The Resort Municipality of Whistler (RMOW) is taking more steps to protect the community from wildfire.
At its Jan. 24 meeting, council received a Wildfire Protection Strategy (WPS) prepared by professional forester and biologist Bruce Blackwell of B.A. Blackwell and Associates.
The strategy identifies about 4,000 hectares of high-hazard land in municipal boundaries and about 1,200 hectares of priority-treatment areas (high-hazard areas located within 500 metres of structures in developed areas).
Another 1,500 hectares or so — both north and south of Whistler — have been identified as high-priority areas to cut strategic fuel break systems into the forest.
The RMOW has done fire prevention work such as fuel thinning in the past, but it was a fire in the Elaho Valley southwest of Whistler in the summer of 2015 that increased the urgency of the situation, said Mayor Nancy Wilhelm-Morden.
"I woke up one morning and saw what I thought was fog in July, and it wasn't fog, it was smoke," she said.
"It was at that time that, really, you didn't have to convince anybody else that we had a very real hazard, we're at risk, and then seeing what happened to Fort McMurray (last summer) just sealed the deal."
But protecting Whistler from a similar fate won't come cheap.
The WPS lays out options for two budgets — one at a 10-year cost of just over $16 million, another at just over $30 million.
The preferred budget option in the WPS ($16 million over 10 years) is based on completing 30 hectares of thinning projects per year, along with 40 hectares of fuel breaks (the RMOW is currently averaging eight to 15 and five to 10 per year, respectively).
The preferred budget option will only complete about 25 per cent of the identified priority areas within 10 years.
There are provincial funding programs to help ease the pressure — like the Union of BC Municipalities' (UBCM) Strategic Wildfire Prevention Initiative (through which the RMOW is eligible to receive up to $400,000 per year for a maximum grant of $20,000 per hectare) and the newly formed Provincial Forest Enhancement Society — but there's no guarantee that this funding will come through.
If it doesn't, the recommended projects, scale and timeline in the WPS will need to be revisited.
"If they're available, great, if they're not, we're going to have to reconsider where we go next," Wilhelm-Morden said.
"We've got billions of dollars of assets here, and we have to take the steps to protect those assets."
To help bring down costs, the WPS recommends optimizing staff and resources, as well as talking to other organizations involved in land management like Whistler Blackcomb (WB).
Supported by provincial funding, the RMOW has done a number of fuel thinning projects within the WB land base, and will look to increase the mountain operator's role in wildfire management moving forward.
"They're doing a very good job with keeping snowmaking equipment out there so that it's ready to go for water if a fire is started, but now we'll be talking with all of our partners about mutual efforts," the mayor said.
After a presentation from staff, Coun.
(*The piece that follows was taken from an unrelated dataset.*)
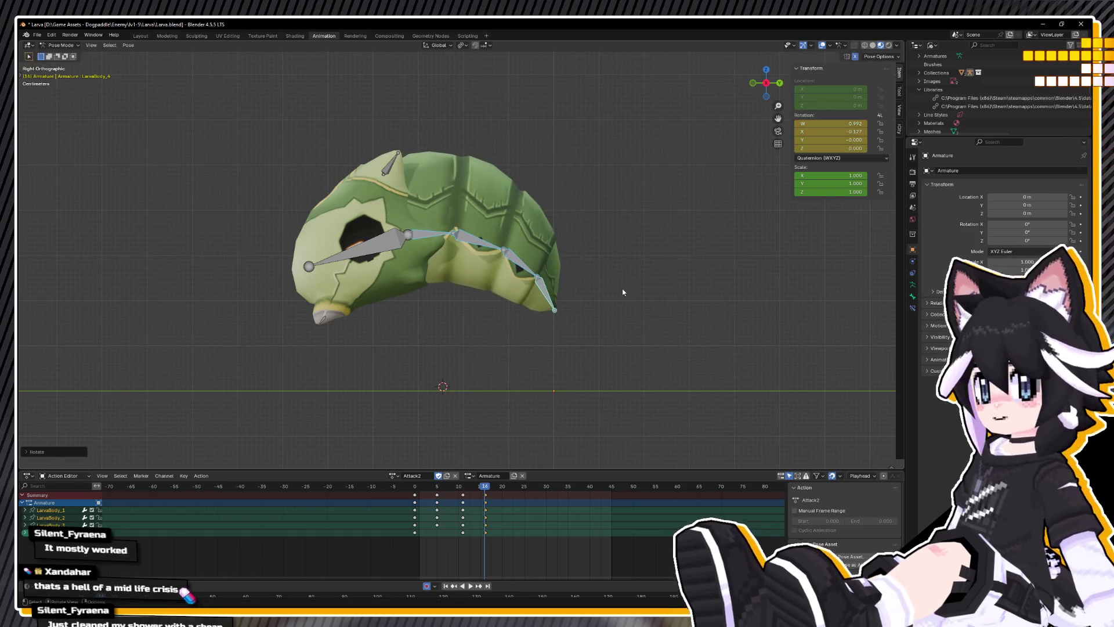
key(r)
click(379, 239)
Sue Maxwell asked to what degree the proposed actions would reduce Whistler's risk.
"If we're going before the public with a budget... for the money that we may or may not spend, how does this help us, and what position does this put us in versus where we're at today?" she asked.
The effect is hard to quantify in terms of percentages, said environmental stewardship manager Heather Beresford.
"The areas where we're doing the work are all rated high or extreme, and after we've done the thinning it drops it down to moderate," Beresford said.
"That is what the UBCM wants to see — if you're taking it down to at least that risk level they feel that it's money well spent on their part."
Whistler Fire Rescue Service Chief Geoff Playfair noted that as Whistler's fire seasons grow longer, any measures taken to reduce wildfire risk are helpful.
"We are (at extreme risk) for a number of weeks of the year, and that period seems to be extending as the decades roll on," he said.
"When we have a high hazard our risks are far more extreme than you would find say in the Okanagan or California."
The WPS includes a proposed action plan for the next two years that outlines 17 actions that the RMOW can take in the short term, which range from securing funding to getting the right personnel in place for fuel management.
Council also approved an application to the UBCM 2017 FireSmart Grant Program at the Jan. 24 meeting for $10,000.
If successful, the money will be used to hire a FireSmart coordinator to help homeowners decrease risk on their properties.